● **EXERCISE DESCRIPTION**
Look through the data below and extract, unchanged, the lines from the one that contains "細かくコントロールします。さらに、さまざまな映像" to the one that contains "آغاز می کند.", both included.

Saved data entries
*** Block opens ***
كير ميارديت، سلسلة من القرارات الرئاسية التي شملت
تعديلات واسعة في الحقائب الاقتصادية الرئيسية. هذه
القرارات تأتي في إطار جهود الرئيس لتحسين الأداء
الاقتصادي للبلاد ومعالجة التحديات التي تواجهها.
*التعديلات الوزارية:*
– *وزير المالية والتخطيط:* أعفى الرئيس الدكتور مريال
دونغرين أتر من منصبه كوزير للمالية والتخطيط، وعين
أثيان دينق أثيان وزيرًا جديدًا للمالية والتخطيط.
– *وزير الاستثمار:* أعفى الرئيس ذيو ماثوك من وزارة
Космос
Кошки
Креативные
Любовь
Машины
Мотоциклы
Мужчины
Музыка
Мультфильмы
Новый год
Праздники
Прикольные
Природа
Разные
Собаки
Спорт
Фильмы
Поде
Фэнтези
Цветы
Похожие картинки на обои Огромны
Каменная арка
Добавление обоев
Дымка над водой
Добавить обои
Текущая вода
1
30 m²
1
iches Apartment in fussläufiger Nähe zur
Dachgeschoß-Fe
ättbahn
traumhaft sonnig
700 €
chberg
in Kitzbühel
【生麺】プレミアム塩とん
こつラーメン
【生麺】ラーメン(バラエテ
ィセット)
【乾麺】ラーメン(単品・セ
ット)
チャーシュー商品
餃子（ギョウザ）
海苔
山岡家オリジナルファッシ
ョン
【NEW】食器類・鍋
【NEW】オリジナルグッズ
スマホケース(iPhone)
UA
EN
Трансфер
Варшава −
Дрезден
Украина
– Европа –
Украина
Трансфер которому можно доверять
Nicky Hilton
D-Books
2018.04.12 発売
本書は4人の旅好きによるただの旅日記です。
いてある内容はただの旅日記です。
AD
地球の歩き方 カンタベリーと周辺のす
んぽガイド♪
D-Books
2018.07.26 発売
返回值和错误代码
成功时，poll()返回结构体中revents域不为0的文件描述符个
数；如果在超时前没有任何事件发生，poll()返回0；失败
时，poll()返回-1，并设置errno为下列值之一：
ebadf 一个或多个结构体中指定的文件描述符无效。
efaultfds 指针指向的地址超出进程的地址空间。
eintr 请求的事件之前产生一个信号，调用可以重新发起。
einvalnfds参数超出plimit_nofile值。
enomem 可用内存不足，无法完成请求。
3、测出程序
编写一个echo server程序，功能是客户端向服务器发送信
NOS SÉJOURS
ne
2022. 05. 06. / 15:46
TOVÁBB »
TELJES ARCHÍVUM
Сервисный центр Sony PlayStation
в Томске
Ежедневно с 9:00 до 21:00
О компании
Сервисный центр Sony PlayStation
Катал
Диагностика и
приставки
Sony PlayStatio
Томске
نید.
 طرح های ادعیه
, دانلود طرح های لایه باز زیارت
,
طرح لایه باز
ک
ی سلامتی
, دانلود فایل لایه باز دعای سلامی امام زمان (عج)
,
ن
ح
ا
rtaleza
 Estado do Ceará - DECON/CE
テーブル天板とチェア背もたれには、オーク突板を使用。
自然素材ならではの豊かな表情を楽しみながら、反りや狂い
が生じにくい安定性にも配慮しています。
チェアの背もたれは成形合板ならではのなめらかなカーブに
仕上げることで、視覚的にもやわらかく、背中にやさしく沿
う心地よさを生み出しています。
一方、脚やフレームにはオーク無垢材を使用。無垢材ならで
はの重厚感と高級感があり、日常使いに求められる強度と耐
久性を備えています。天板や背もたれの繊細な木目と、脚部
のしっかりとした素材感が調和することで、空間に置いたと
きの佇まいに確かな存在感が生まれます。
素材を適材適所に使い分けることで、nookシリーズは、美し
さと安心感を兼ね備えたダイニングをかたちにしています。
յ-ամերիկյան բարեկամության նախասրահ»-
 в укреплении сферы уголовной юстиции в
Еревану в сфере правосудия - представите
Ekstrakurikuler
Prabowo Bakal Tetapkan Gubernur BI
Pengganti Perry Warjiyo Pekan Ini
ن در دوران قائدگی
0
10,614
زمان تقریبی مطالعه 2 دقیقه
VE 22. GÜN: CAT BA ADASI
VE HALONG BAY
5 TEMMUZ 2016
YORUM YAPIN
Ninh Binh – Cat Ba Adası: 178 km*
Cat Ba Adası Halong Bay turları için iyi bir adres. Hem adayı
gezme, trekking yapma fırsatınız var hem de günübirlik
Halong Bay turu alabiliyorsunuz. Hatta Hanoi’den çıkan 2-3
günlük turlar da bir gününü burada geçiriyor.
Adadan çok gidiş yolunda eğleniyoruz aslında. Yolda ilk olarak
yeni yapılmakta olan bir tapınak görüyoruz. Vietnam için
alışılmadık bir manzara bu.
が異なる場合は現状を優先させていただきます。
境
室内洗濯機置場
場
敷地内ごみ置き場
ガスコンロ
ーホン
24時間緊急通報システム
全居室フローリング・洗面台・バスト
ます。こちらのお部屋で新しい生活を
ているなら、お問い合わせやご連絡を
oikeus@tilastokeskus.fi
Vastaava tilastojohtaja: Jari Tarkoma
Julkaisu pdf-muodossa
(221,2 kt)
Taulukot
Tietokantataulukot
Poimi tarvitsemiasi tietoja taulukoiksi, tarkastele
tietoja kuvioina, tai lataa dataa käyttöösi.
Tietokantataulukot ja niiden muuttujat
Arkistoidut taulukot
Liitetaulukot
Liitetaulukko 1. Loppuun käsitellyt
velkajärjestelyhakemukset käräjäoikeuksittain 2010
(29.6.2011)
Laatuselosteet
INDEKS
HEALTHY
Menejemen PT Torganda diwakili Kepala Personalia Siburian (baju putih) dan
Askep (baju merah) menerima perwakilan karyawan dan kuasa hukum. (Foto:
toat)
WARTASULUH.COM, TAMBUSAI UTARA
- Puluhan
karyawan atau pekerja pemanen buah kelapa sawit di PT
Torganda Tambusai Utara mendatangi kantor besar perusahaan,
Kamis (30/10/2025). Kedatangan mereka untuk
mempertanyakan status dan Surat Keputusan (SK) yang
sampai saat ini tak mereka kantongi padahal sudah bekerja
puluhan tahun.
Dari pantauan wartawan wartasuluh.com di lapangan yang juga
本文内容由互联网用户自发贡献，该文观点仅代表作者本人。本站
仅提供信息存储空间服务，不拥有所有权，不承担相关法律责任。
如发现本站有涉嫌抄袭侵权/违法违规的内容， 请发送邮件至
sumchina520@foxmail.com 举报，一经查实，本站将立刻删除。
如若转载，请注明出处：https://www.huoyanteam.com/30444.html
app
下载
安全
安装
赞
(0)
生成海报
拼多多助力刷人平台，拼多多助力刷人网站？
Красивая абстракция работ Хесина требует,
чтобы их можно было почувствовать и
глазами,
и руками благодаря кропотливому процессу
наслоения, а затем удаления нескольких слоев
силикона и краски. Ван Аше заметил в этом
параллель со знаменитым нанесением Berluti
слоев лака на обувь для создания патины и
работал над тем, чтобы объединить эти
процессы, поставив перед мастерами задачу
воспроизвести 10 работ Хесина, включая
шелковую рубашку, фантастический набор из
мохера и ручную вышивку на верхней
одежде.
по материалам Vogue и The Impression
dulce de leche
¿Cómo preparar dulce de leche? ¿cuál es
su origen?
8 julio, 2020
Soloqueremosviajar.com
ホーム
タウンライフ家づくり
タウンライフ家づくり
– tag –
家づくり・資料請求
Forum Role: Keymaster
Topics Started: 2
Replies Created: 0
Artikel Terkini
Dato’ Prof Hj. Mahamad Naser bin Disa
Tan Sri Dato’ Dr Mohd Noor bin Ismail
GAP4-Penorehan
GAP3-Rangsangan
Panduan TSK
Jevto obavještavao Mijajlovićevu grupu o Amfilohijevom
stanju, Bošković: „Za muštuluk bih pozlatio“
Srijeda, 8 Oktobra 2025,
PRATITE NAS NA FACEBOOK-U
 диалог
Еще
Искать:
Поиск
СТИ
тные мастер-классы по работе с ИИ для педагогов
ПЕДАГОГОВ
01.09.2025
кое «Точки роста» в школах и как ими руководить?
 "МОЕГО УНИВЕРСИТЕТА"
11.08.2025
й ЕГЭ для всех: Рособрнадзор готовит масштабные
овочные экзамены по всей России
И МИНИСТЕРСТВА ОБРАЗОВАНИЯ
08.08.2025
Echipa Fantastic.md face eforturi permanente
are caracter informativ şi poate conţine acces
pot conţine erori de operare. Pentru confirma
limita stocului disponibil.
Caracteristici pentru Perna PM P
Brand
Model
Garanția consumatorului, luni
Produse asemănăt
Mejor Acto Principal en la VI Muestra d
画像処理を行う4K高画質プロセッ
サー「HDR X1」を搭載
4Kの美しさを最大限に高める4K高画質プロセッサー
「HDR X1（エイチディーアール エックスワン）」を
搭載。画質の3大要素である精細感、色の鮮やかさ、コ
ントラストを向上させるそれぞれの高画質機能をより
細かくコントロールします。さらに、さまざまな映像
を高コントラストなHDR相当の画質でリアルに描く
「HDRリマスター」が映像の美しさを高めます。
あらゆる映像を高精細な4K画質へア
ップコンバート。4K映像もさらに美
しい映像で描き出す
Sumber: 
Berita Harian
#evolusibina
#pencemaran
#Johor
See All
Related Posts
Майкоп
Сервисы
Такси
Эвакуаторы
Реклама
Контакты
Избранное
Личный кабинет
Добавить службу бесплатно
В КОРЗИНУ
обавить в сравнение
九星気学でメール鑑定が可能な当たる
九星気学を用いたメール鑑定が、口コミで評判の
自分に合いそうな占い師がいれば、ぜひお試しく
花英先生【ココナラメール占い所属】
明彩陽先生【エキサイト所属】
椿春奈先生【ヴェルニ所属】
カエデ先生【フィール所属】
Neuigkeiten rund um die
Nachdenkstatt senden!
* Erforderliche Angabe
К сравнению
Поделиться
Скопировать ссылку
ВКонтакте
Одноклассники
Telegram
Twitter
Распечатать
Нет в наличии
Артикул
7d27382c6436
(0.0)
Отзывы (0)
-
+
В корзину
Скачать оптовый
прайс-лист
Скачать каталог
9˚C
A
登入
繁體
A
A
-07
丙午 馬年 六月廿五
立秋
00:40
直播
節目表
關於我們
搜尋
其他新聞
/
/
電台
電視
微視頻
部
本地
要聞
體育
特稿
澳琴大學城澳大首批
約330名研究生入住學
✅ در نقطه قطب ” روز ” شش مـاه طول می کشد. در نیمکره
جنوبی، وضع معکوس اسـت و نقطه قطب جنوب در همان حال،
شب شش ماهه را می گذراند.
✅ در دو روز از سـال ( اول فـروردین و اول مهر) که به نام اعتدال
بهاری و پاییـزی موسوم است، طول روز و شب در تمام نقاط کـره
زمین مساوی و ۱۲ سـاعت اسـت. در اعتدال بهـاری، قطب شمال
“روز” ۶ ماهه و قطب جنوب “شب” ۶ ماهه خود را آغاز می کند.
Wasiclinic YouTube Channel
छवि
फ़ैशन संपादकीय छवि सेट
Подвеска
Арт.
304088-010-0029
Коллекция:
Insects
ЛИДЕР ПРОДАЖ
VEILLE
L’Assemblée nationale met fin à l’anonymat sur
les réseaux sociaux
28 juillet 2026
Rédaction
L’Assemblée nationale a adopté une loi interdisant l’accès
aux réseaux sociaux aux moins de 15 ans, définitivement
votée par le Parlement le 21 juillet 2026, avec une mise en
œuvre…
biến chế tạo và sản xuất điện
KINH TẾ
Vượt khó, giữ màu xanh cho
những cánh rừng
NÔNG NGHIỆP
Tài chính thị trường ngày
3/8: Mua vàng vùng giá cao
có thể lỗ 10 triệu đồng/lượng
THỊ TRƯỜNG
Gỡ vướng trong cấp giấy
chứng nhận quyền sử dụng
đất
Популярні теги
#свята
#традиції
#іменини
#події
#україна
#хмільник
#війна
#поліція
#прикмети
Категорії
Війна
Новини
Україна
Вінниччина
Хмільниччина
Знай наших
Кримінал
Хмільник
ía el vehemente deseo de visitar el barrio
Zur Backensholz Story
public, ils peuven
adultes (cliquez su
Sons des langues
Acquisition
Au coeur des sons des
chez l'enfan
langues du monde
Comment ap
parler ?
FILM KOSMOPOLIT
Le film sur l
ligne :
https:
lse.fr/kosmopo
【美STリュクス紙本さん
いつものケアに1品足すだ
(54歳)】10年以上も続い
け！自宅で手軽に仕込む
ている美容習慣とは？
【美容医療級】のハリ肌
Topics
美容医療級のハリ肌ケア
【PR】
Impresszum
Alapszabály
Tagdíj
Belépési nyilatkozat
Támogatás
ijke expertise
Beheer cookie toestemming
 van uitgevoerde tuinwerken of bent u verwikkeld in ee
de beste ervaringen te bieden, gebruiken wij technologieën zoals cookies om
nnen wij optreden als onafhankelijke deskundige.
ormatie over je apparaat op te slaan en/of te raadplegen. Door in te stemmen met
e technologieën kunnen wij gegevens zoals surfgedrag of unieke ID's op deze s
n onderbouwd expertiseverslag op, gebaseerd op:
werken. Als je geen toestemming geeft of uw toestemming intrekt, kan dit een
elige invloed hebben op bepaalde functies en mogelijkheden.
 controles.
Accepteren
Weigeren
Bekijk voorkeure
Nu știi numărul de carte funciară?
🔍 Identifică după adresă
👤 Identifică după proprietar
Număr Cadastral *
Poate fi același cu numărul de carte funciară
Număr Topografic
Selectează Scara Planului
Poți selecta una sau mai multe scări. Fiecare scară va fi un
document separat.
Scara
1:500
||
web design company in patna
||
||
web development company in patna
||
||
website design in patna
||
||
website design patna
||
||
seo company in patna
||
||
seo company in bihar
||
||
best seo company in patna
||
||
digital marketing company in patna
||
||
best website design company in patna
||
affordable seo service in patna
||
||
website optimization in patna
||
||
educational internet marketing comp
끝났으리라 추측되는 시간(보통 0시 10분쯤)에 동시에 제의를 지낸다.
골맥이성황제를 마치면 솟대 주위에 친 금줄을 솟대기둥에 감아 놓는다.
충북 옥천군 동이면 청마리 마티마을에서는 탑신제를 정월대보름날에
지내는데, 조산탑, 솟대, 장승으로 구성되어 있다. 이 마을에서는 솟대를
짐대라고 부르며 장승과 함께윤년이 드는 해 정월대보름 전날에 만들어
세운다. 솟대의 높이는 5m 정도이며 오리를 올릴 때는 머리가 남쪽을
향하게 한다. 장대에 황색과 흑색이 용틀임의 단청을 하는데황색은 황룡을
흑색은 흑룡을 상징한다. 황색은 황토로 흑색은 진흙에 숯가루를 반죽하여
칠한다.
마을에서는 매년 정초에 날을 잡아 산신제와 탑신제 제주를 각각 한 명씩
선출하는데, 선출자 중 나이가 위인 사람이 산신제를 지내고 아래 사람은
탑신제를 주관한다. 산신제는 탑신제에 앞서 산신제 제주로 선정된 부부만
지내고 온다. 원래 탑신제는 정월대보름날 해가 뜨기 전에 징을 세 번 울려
*** Block closes ***
● **EXERCISE SOLUTION**
細かくコントロールします。さらに、さまざまな映像
を高コントラストなHDR相当の画質でリアルに描く
「HDRリマスター」が映像の美しさを高めます。
あらゆる映像を高精細な4K画質へア
ップコンバート。4K映像もさらに美
しい映像で描き出す
Sumber: 
Berita Harian
#evolusibina
#pencemaran
#Johor
See All
Related Posts
Майкоп
Сервисы
Такси
Эвакуаторы
Реклама
Контакты
Избранное
Личный кабинет
Добавить службу бесплатно
В КОРЗИНУ
обавить в сравнение
九星気学でメール鑑定が可能な当たる
九星気学を用いたメール鑑定が、口コミで評判の
自分に合いそうな占い師がいれば、ぜひお試しく
花英先生【ココナラメール占い所属】
明彩陽先生【エキサイト所属】
椿春奈先生【ヴェルニ所属】
カエデ先生【フィール所属】
Neuigkeiten rund um die
Nachdenkstatt senden!
* Erforderliche Angabe
К сравнению
Поделиться
Скопировать ссылку
ВКонтакте
Одноклассники
Telegram
Twitter
Распечатать
Нет в наличии
Артикул
7d27382c6436
(0.0)
Отзывы (0)
-
+
В корзину
Скачать оптовый
прайс-лист
Скачать каталог
9˚C
A
登入
繁體
A
A
-07
丙午 馬年 六月廿五
立秋
00:40
直播
節目表
關於我們
搜尋
其他新聞
/
/
電台
電視
微視頻
部
本地
要聞
體育
特稿
澳琴大學城澳大首批
約330名研究生入住學
✅ در نقطه قطب ” روز ” شش مـاه طول می کشد. در نیمکره
جنوبی، وضع معکوس اسـت و نقطه قطب جنوب در همان حال،
شب شش ماهه را می گذراند.
✅ در دو روز از سـال ( اول فـروردین و اول مهر) که به نام اعتدال
بهاری و پاییـزی موسوم است، طول روز و شب در تمام نقاط کـره
زمین مساوی و ۱۲ سـاعت اسـت. در اعتدال بهـاری، قطب شمال
“روز” ۶ ماهه و قطب جنوب “شب” ۶ ماهه خود را آغاز می کند.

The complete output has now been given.